ツイッターで知ったのですが、『オールド・ブラウン・シュー』のドラムはポールが叩いているという説があるそうです。
えっ!
映画『マジック・クリスチャン』撮影のため、リンゴはレコーディングに不参加だった、というのです。
この話の出どころは『Abbey Road 50th Anniversary Super Deluxe』に封入された冊子だそうです。
一方、他の複数のビートルズ本ではこの曲のドラムはリンゴとされています。
はたしてどちらが本当なのでしょうか?
シングル盤『ジョンとヨーコのバラード』はジョンとポールの二人だけで録音されているのは有名な話ですよね。
ドラムはポールが叩いています。
それで、このシングルのB面『オールド・ブラウン・シュー』は対抗してジョージとリンゴだけで録った、という珍説まであるそうな。
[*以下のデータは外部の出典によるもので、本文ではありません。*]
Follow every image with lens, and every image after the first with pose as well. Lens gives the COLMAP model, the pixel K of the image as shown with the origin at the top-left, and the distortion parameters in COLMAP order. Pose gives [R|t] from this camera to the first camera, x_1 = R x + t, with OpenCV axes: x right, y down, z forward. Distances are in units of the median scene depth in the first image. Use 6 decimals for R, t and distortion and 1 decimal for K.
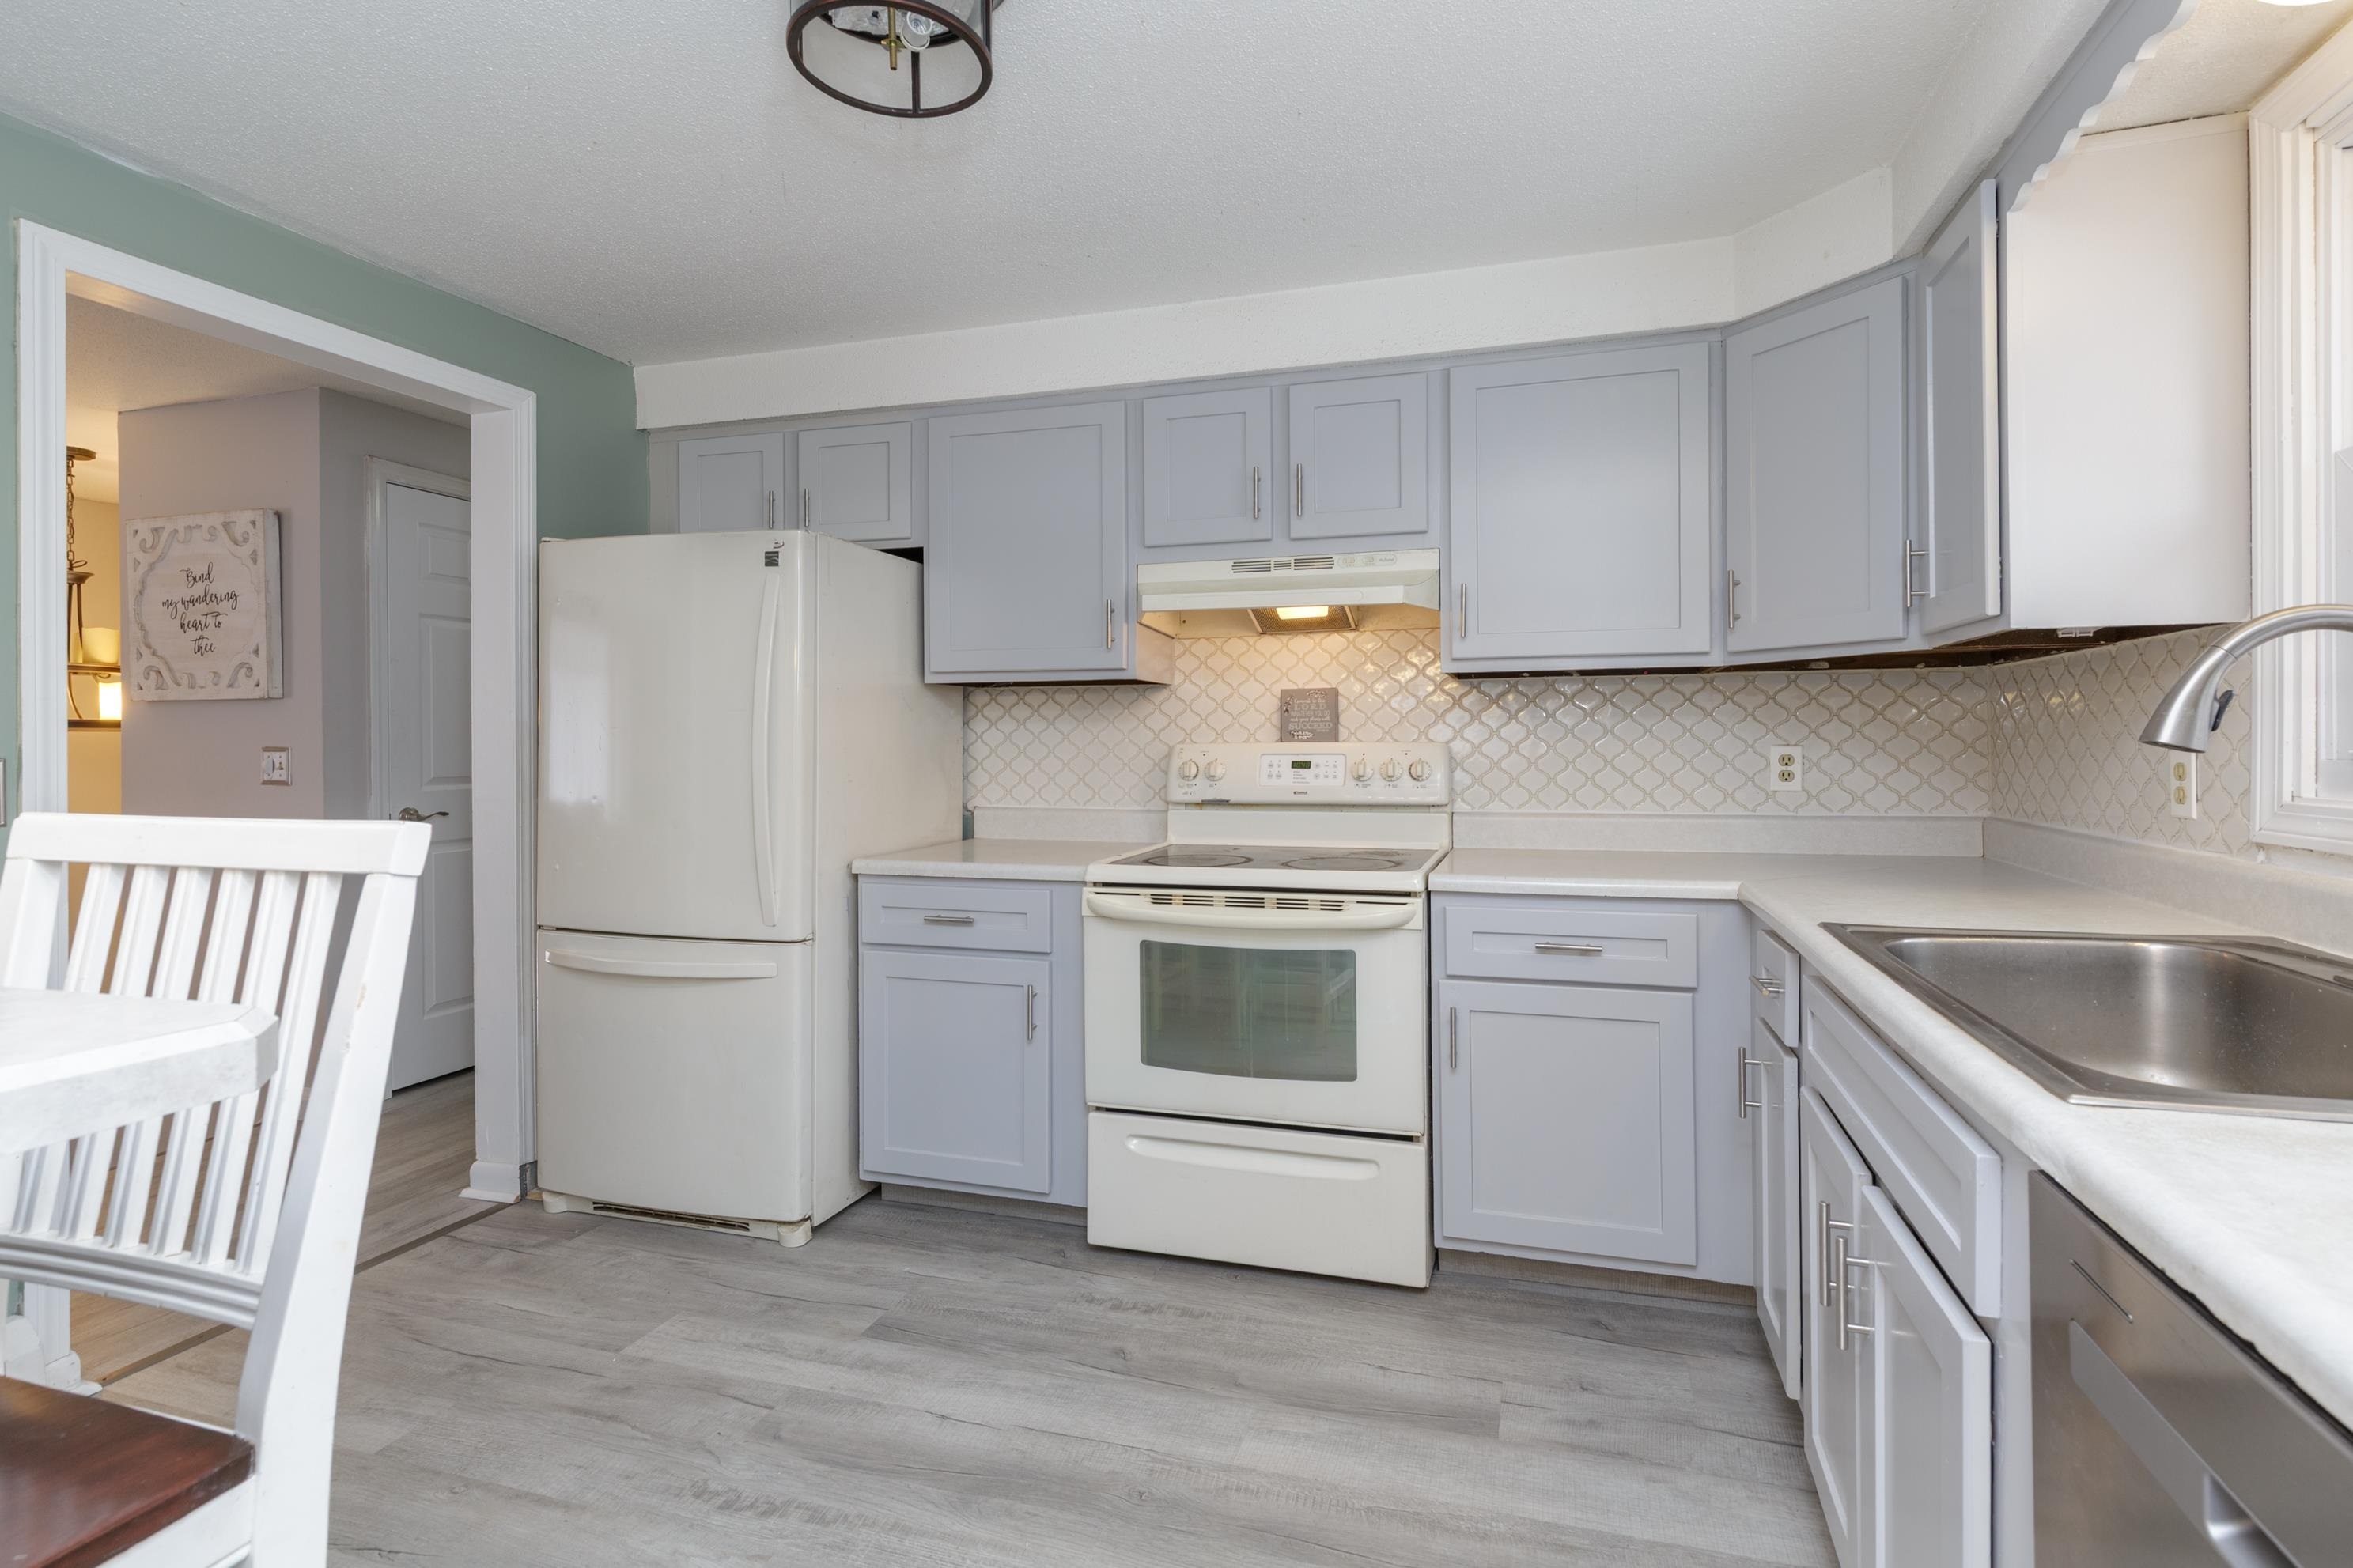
lens RADIAL K [[1041.6, 0, 1110.4], [0, 1041.6, 725.8], [0, 0, 1]] dist [0.002741, -0.000571]
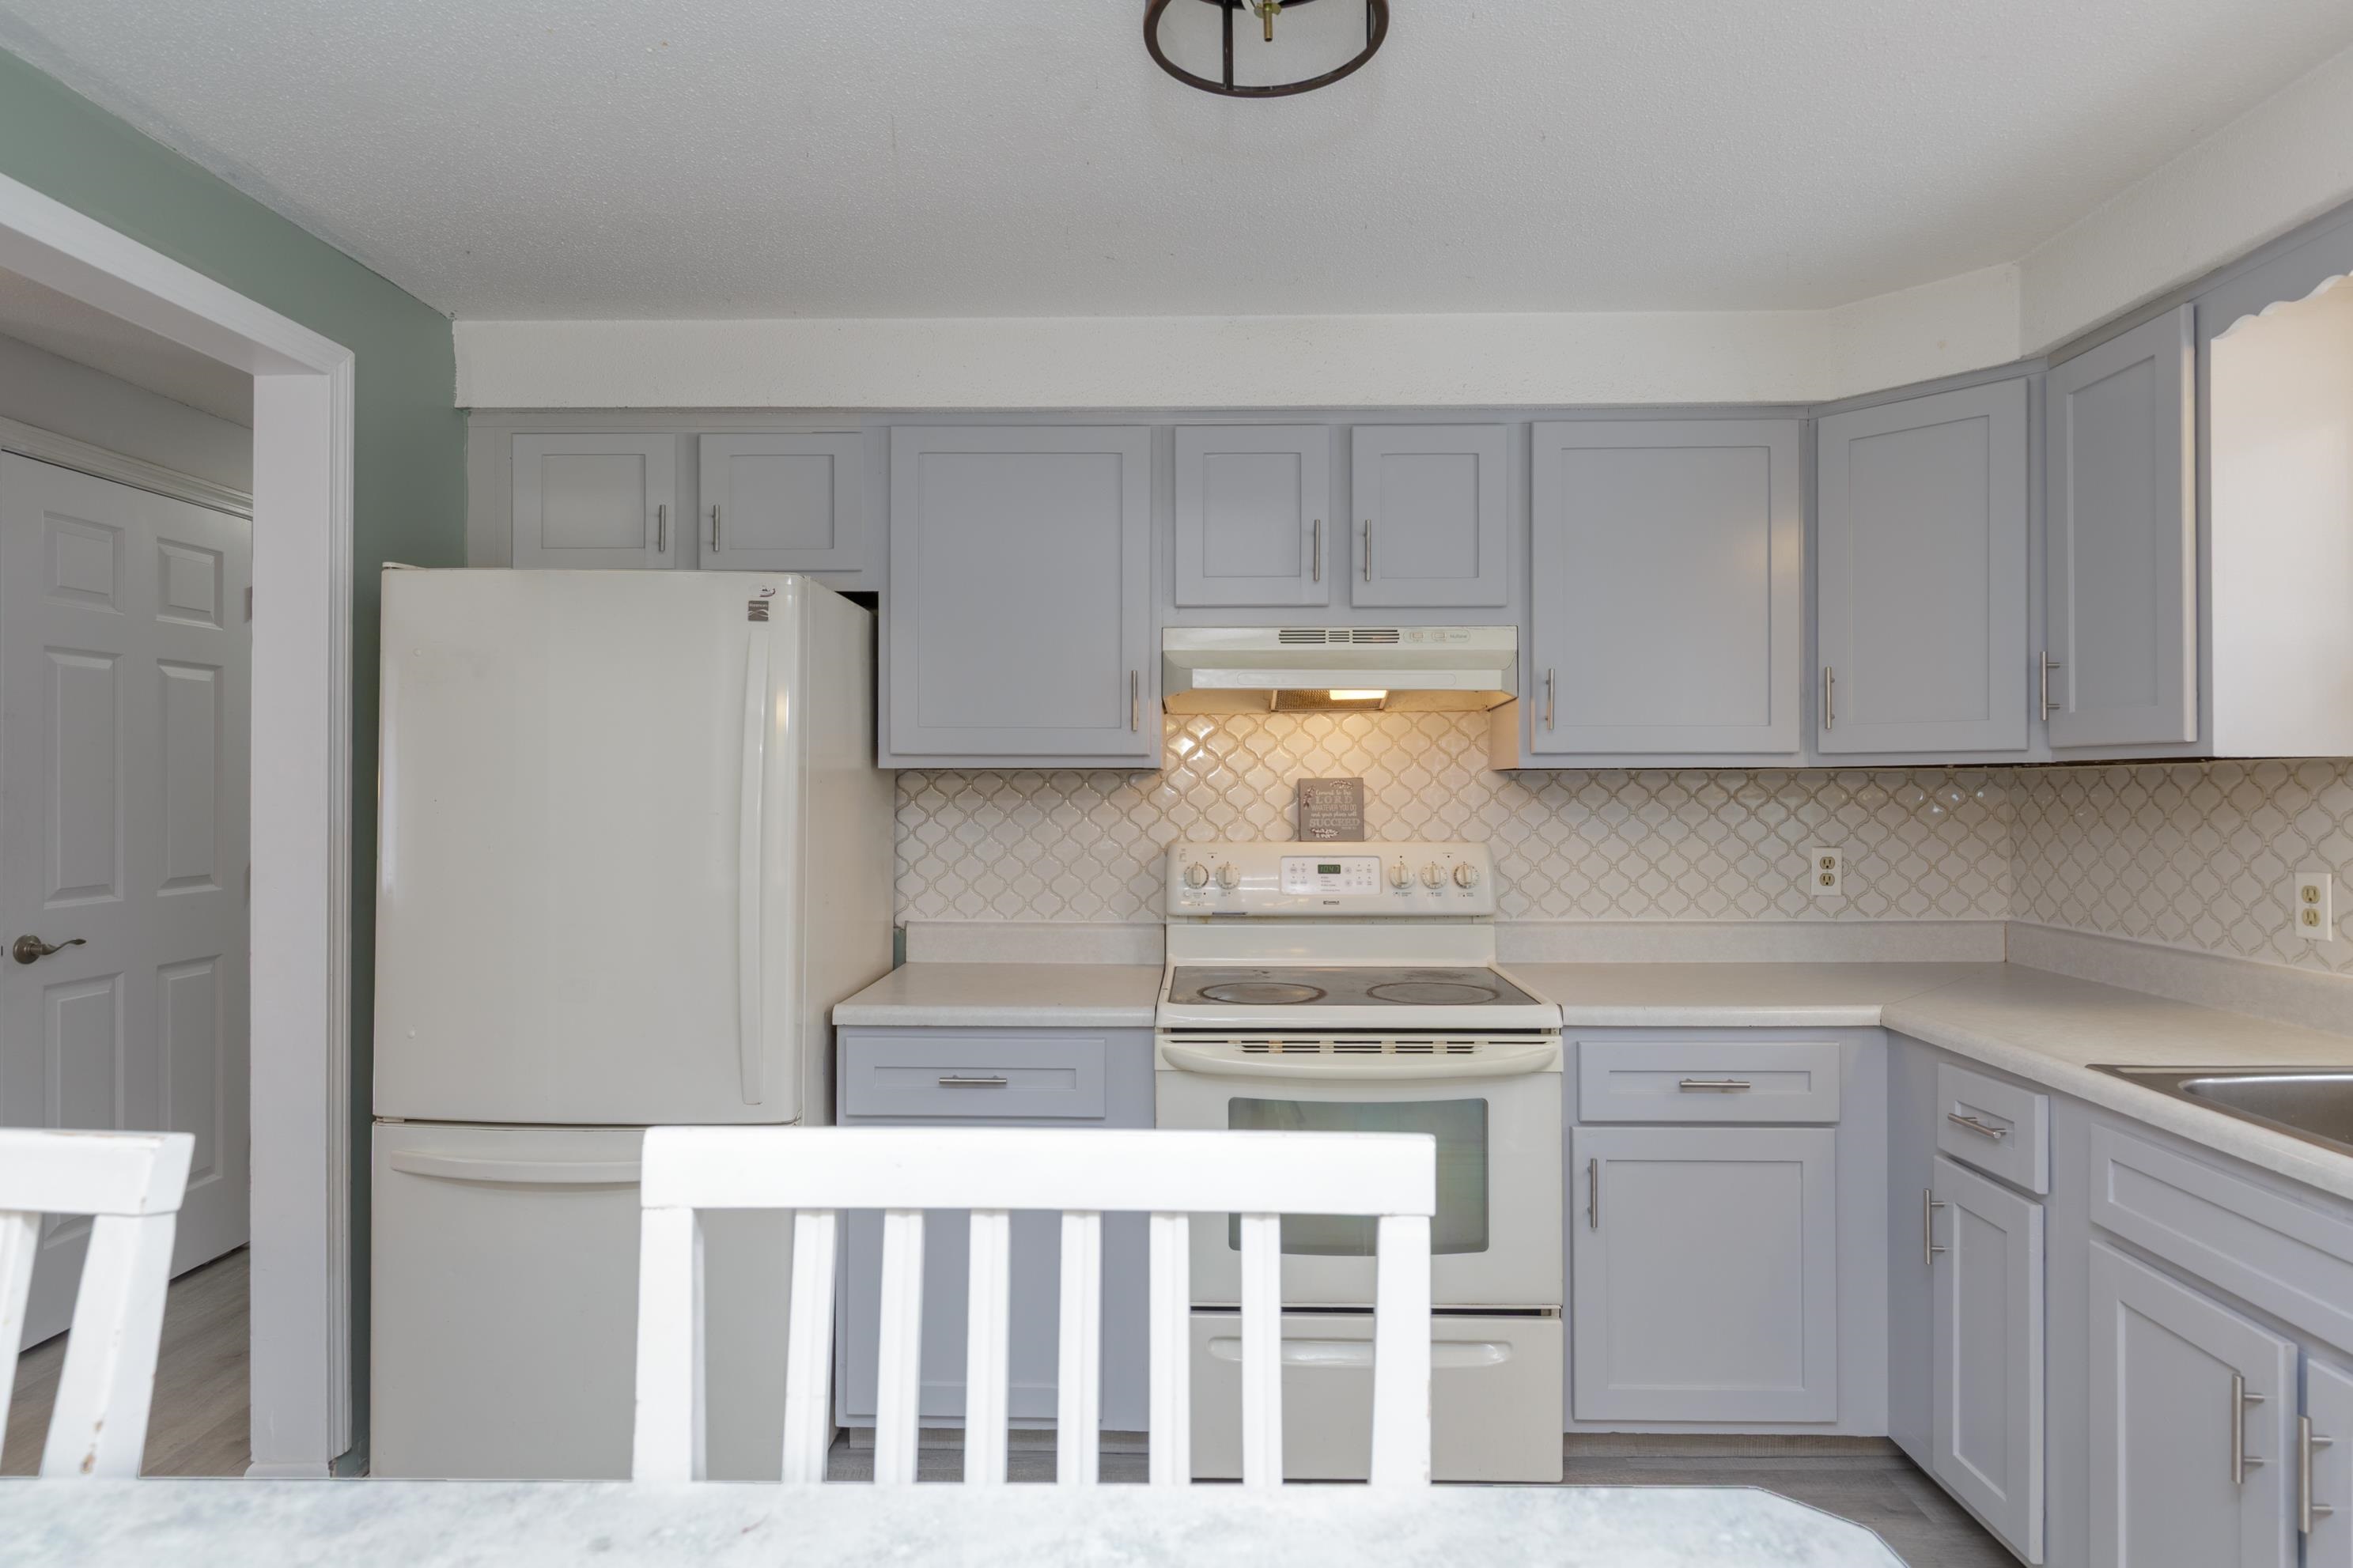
lens RADIAL K [[1259.5, 0, 1176.5], [0, 1259.5, 784.0], [0, 0, 1]] dist [-0.004774, 0.001896]
pose [[0.968742, 0.009738, 0.247879, -0.231112], [-0.008782, 0.999949, -0.004964, -0.031062], [-0.247915, 0.002632, 0.968778, 0.048639]]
さすがにそれは「そうだったら面白いよね」というネタでしょう。
ポールのドラミングといえば、一番の驚きはやはり『ディア・プルーデンス』。
https://www.rittor-music.co.jp/s/beatles/page02.html
ドラムをとちったのをポールにからかわれてキレたリンゴはスタジオから出奔。
しかしリンゴ不在にもかかわらず、こんなドラマー顔負けの傑作をレコーディングされた日にゃあ、リンゴもド焦ったのではないでしょうか。
それにしてもポールはいったい何なの!?
ビートルズ唯一の16ビートであり、特に最後の方の連続フィルインの盛り上がりは凄くカッコいい!
なんだ天才か。
ビートルズのカバーバンドをしていた頃、この曲のドラムを叩くのが大好きでした。
もしかしたらビートルズで一番叩くのが楽しい曲だったかも。
だからなおさら、実はポールが叩いていたことに驚くとともに、天才ポールの凄さを改めて実感しました。
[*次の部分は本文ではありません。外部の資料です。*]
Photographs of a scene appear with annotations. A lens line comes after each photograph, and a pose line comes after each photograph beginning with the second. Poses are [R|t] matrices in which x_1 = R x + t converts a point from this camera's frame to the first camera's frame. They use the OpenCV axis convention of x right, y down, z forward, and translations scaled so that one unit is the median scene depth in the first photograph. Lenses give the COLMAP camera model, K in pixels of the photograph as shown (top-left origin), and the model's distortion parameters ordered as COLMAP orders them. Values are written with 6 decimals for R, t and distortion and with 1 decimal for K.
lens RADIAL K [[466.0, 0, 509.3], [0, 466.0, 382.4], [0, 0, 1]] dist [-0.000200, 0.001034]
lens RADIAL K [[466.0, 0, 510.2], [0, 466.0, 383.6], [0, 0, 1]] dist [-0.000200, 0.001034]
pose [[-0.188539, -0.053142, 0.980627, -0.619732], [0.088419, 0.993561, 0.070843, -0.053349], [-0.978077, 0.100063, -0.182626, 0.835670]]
ですが『オールド・ブラウン・シュー』のドラムとなると、さすがにポールが叩いているとは信じ難いんですよね。
以下に理由を挙げます。
まずこの曲はシャッフルというブルース起源のリズムパターンで、一拍が三連符で分割されています。
簡単に言うとハネた感じのリズムで、これは非ドラマーには8ビートに比べて難易度が高いです。
しかもスカのフィーリングも取り入れた応用編。軽快なテンポでとても手慣れた感じの余裕のあるドラミングです。
特に
If I grow up I’ll be a singer
や
I may appear to be imperfect
の歌詞で始まるBメロ部分は、通常だったらハイハットで刻むシャッフルのリズムをバスドラムで難なく踏んでいて、とても玄人っぽい。
そしてBメロの終わり、
Who knows, baby, you may comfort me
の直後、ユニゾンでスネアとフロアタムをダダダダダダダダダダッと叩くフィルインはリンゴがよくやるパターンです。
本職ドラマーではないけれど、ある程度ドラムも叩けるというポールのようなミュージシャンの演奏にはある共通した特徴があります。
リズムがやや硬くなりがちなのです。
この特徴は『ジョンとヨーコのバラード』や『ディア・プルーデンス』の16ビート部分に顕著です。
『オールド・ブラウン・シュー』ではそのような硬さが感じられません。
そして極めつけは曲の出だし、ドラムの入る部分。
LRRLR(左右右左クラッシュ)
で右手で2回タムを叩いています。
これはパラディドルという基本的な奏法なのでドラマーなら練習しますが、非ドラマーにはまず縁がないテクニックと言っていいでしょう。
つまりもしポールが叩いていればもっと違ったフィルインのイントロになっていた可能性が高いでしょう。
前述のポールがドラムを叩いた2曲に加え、『バック・イン・ザ・U.S.S.R』でも基本的に全て左右の手が交互のシンプルなシングルストロークのフィルインです。
以上のことから、『オールド・ブラウン・シュー』のドラムはリンゴが叩いていると考えています。
もちろん実際のところはわかりません。
ですが「アー問題」と同様、レコーディングから50年以上が経っても議論が続いていることがビートルズらしくて凄いですし、想像をかきたてられる伝説ですよね。